PROBLEM DETAILS =>
Look through the listing below and report every line that contains "Consejería".

INPUT DATA =>
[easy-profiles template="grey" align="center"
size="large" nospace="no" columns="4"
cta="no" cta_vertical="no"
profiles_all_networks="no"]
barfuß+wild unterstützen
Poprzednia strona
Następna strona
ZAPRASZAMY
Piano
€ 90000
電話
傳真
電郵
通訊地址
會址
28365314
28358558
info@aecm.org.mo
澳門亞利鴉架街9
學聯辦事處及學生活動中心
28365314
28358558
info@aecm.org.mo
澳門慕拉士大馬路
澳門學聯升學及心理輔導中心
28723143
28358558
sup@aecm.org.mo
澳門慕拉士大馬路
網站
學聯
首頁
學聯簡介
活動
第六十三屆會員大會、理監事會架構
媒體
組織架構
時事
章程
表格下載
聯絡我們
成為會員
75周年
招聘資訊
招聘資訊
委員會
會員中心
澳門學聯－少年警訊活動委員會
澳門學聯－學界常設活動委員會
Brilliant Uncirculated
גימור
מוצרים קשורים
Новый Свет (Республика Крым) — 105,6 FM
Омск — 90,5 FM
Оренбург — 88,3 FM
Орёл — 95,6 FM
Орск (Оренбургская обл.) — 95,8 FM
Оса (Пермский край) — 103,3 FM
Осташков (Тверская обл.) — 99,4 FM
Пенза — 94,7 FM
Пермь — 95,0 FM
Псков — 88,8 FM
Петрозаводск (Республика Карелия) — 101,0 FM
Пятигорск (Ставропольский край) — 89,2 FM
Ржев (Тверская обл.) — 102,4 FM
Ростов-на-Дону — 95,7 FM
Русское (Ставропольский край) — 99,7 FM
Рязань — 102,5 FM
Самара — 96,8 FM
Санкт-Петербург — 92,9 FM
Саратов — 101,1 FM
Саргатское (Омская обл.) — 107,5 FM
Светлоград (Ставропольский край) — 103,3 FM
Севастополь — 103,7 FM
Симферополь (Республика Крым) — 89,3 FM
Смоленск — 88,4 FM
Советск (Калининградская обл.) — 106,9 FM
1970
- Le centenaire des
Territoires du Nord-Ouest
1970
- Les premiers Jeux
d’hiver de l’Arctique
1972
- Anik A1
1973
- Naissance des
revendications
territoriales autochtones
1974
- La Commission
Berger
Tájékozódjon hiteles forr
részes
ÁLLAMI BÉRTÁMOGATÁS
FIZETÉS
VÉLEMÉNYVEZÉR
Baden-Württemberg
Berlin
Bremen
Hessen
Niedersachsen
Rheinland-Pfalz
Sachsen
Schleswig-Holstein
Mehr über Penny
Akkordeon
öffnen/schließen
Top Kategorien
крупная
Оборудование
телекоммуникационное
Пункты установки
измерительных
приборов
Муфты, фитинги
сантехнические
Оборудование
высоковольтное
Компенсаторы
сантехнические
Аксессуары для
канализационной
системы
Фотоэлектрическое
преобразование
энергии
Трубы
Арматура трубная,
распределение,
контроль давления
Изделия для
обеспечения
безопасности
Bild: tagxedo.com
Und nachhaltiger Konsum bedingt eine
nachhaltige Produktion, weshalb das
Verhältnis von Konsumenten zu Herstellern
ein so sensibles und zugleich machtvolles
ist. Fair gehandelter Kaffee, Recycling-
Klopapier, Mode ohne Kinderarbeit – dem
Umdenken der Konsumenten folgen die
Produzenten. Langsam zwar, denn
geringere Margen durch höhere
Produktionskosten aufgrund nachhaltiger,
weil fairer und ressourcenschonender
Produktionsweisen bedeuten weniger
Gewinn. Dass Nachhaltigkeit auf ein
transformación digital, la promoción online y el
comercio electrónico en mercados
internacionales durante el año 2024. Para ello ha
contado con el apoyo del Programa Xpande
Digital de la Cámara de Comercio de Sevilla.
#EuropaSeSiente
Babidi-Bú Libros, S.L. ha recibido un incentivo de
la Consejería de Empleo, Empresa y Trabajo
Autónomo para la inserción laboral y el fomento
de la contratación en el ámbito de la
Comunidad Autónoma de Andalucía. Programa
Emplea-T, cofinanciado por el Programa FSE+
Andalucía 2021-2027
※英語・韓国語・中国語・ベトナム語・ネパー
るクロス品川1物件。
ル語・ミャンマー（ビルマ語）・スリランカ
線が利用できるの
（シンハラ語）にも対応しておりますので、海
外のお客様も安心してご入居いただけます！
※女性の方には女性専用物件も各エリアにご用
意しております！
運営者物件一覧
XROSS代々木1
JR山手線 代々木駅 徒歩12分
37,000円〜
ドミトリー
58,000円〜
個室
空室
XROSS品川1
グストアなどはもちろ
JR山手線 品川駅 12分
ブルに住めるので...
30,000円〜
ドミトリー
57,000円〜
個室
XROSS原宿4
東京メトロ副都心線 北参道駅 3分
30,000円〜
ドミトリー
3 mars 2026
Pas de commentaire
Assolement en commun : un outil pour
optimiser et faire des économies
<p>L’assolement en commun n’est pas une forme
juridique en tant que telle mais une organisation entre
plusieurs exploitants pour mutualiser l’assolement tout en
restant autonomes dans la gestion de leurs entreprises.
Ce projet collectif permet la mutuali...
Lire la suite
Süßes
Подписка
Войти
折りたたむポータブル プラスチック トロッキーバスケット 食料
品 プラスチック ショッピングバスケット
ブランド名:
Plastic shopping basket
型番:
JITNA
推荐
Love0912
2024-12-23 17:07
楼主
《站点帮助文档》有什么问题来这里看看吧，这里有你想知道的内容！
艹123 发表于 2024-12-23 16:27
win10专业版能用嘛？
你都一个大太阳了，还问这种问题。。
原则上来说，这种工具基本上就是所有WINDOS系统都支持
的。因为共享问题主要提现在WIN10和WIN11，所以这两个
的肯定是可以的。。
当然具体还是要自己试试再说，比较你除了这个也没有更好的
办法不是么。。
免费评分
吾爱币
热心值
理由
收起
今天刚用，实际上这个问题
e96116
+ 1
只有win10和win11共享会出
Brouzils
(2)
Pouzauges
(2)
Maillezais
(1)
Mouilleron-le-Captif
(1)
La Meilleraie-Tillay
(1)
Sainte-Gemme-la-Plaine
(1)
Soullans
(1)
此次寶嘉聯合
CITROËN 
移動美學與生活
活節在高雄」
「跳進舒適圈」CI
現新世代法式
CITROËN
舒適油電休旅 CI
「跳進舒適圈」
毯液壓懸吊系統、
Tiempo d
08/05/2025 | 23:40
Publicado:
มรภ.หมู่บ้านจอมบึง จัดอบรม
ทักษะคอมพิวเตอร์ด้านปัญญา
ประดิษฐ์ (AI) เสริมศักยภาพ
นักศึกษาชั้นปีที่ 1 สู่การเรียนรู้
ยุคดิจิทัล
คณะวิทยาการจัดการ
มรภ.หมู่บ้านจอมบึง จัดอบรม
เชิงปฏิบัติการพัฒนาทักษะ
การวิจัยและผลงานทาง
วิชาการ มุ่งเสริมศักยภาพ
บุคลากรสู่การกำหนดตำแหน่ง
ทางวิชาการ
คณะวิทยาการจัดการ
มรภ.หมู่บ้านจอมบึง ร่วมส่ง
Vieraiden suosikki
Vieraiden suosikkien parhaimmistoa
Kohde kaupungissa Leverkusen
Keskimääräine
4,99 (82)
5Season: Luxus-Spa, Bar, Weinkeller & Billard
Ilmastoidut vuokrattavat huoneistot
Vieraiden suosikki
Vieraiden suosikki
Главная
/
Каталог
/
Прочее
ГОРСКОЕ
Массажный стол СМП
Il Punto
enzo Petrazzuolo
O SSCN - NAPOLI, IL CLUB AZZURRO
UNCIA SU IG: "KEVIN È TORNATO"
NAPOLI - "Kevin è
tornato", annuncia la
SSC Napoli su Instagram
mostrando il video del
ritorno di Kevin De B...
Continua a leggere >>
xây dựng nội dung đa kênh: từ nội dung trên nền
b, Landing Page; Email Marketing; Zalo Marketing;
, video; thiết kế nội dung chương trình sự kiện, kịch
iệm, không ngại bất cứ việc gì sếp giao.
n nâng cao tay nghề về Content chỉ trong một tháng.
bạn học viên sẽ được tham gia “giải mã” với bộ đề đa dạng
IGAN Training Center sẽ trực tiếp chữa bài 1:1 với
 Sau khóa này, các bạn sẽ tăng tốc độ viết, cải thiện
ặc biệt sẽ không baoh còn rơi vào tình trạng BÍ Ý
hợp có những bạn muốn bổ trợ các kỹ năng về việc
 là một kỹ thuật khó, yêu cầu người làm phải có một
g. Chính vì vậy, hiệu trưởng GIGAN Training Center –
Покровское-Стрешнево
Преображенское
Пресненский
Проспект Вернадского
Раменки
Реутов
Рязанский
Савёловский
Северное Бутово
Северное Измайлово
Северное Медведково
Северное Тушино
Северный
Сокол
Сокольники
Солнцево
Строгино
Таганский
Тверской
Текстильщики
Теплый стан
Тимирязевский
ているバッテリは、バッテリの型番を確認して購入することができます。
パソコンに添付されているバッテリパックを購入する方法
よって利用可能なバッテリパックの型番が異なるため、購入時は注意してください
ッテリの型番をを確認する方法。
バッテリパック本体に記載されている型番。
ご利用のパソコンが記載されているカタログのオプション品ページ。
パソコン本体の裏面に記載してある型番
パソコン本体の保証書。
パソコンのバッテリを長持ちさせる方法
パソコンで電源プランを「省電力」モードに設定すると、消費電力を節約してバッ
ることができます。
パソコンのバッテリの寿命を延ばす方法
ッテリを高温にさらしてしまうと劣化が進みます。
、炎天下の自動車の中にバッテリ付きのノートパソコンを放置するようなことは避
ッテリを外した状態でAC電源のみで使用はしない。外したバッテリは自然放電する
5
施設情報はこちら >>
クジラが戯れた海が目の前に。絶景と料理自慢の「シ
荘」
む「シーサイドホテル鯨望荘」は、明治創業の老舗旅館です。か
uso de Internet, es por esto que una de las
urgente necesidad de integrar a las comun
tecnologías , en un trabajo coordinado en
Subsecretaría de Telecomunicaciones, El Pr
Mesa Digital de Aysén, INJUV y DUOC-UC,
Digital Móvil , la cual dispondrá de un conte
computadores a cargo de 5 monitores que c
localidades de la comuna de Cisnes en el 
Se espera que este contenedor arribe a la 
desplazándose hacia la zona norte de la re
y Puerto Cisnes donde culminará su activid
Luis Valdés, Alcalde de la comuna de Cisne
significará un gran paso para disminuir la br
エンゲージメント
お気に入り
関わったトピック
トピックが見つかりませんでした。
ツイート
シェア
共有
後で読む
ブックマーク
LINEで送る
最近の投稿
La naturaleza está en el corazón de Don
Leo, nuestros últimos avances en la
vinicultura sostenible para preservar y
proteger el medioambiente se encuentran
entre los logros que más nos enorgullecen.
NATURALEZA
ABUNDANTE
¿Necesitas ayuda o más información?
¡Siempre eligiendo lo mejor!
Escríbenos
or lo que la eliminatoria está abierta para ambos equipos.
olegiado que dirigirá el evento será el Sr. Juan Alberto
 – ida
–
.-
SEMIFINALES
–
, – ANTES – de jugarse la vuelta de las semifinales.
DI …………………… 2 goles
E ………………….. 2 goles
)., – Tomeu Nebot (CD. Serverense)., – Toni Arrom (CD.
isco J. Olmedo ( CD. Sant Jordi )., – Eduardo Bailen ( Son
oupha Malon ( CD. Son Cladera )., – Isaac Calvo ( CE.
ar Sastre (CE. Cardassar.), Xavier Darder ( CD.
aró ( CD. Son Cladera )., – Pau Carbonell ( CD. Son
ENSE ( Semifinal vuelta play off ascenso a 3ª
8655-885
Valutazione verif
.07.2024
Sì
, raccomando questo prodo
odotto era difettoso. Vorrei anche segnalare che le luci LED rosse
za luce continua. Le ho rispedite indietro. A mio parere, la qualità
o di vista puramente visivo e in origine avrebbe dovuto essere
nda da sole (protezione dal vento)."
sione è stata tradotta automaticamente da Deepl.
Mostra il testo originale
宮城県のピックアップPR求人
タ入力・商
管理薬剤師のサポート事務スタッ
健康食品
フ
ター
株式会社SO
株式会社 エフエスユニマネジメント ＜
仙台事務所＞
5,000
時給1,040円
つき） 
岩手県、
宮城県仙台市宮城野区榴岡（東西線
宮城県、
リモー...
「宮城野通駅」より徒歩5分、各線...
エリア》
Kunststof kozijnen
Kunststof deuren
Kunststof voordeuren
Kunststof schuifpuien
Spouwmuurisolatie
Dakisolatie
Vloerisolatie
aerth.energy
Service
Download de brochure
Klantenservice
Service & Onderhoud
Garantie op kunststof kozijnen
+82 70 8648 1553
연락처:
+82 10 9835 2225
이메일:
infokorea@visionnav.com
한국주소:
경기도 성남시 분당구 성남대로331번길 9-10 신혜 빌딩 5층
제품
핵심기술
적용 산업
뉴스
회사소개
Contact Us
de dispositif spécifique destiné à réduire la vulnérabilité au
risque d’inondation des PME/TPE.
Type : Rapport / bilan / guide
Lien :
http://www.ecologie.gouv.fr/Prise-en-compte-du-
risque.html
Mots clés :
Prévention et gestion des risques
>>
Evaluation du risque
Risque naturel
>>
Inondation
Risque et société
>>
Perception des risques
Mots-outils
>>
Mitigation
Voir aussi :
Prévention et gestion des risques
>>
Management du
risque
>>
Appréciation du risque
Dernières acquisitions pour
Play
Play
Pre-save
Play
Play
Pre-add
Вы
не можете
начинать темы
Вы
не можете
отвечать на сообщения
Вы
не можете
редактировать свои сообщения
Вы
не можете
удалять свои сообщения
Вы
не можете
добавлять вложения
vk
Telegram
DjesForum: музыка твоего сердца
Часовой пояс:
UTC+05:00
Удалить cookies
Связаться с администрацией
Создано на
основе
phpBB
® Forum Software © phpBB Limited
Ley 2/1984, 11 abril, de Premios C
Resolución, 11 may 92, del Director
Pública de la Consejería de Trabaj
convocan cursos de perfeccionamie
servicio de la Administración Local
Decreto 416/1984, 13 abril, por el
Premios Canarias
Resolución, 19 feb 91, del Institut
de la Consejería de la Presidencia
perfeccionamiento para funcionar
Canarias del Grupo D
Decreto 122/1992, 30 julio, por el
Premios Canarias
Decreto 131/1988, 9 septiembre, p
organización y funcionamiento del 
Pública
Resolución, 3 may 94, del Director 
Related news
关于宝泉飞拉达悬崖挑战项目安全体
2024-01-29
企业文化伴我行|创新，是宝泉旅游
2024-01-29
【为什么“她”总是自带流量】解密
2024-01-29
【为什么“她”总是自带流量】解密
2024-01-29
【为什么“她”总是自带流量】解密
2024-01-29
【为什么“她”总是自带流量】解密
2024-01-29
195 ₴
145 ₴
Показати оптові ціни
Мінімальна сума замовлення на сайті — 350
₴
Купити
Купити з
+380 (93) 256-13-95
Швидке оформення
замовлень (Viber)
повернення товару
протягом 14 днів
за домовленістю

TASK OUTPUT =>
la Consejería de Empleo, Empresa y Trabajo
Pública de la Consejería de Trabaj
de la Consejería de la Presidencia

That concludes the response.